For the last year and a half, I've been at work putting together a group show with my former coworkers from Loomis art store. I was there for the initial meeting and attended every one thereafter. I met all my deadlines, produced a piece specifically for this show, and, basically, did everything expected of me. There were others who dropped the ball, sure, but I was with this thing from the beginning.
I was told in December that, finally, now that all our pieces were ready, we had a space to show them in. One of the girls there had a friend who had opened her own jewellery studio, and who was happy to let us use the space to show our pieces for a weekend in late January. Sure, it was only for a few days, but it was something, and I was looking forward to having an accessible show to which I could invite my friends. Finally, a proper space, with a proper opening event (wine, snacks, schmoozing), as a reward for the time and work I'd put in.
So fast forward to Saturday, when I stopped by the store to pick up some supplies. "Oh," says one of the girls. "A few of us are having a little group show. Take one of the flyers there."
The flyers states: "four artists." And then lists four of their names. Where is this show? The jewellery studio. When? The end of January.
"Oh," I say.
"Yeah. Oh by the way, the 18 by 36 show is no more."
"WHAT? When was THIS decided?"
"I don't know. A few weeks ago I guess."
Today I went in and picked up my paintings. I was too mad to even voice my rage over this . . . development.
Essentially the four of them decided to use the space -- that was supposed to be for OUR show, and which was the last thing we needed to actually HAVE the show -- to have their own show and turf everyone else. Without, apparently, even consulting anyone. I don't think I even have the words to properly express the kind of self-centred bitchy evil required to do something like this to people who had worked so hard on this for so long and been looking forward to finally seeing it pay off.

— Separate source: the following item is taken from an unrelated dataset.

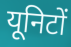
यूनिटों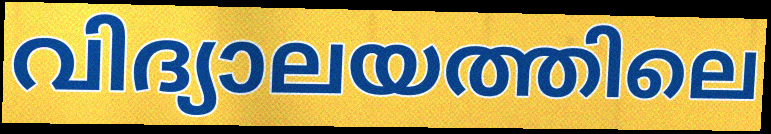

What's worse is that they were so patronizing and falsely apologetic when I came in to get my paintings. I couldn't even say anything. I had planned on at least saying "I THOUGHT this space WAS for the show -- what the hell happened?" but instead just glared a lot and refused to say "it's okay" to their half-hearted apologies.
Why did they do this? What the hell? Did they feel their work was so much better than everyone else's that they were justified in kicking everyone else out of the show? What am I supposed to feel? Is this their way of telling me my work is crap and they don't want to be associated with it? Because I really don't see how else I'm supposed to interpret this.

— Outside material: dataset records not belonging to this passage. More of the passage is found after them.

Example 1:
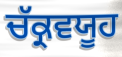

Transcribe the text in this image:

ਚੱਕ੍ਰਵਯੂਹ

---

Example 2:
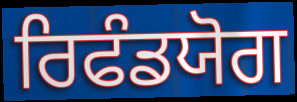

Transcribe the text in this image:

ਰਿਫੰਡਯੋਗ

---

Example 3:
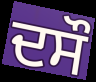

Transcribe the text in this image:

ਦਸੌ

I'd really like to fire off all of the above in a collective email to them to let them know just how . . . terrible . . . this whole thing is. I feel totally betrayed by what they've done, but I feel like, if I express it, I may just be playing the part of the sore loser. I don't know . . . Do I grow a pair of (metaphorical) testicles and tell them what I think, or is the "grown-up" thing to do here just to keep my mouth shut? Because honestly, I'm pretty sick of playing the door-mat in these kinds of situations, and it's already been made pretty clear that these people have no respect for me or the work that I do. I thought I had produced good pieces, but apparently not good enough for their ilk.
This is exactly the kind of exclusionary elitism (redundant?) that puts people off of trying to make a go of anything in the art world. I thought it was just a stereotype, and a convenient excuse for people not to even try, but apparently it's no myth -- some of those people really are shits like that.
Edit: To add injury to insult, the top of one of the paintings is scratched to hell. Thanks guys.